**Description of the task**
Tally how many lines of these entries hold the string "receive". Return the number alone.

**Material supplied**
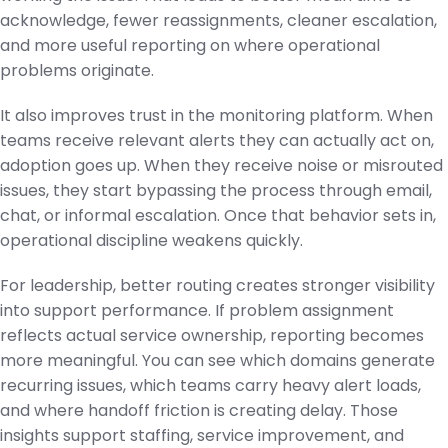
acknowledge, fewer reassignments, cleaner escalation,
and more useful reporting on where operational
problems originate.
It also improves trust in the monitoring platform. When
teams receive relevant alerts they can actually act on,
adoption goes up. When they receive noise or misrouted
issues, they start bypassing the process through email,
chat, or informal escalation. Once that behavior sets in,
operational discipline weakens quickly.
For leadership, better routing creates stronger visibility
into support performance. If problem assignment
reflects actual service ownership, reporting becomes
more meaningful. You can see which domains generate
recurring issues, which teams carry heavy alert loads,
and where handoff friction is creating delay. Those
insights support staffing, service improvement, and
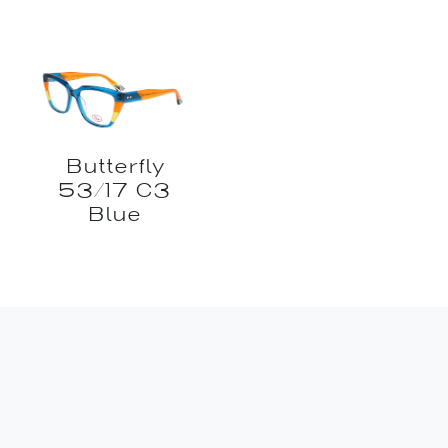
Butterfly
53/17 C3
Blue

==

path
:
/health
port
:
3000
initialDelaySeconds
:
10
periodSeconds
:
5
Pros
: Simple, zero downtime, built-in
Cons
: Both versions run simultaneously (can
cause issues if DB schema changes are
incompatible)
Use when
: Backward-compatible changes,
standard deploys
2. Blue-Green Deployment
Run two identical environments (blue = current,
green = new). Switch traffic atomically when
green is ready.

**Answer to the problem**
2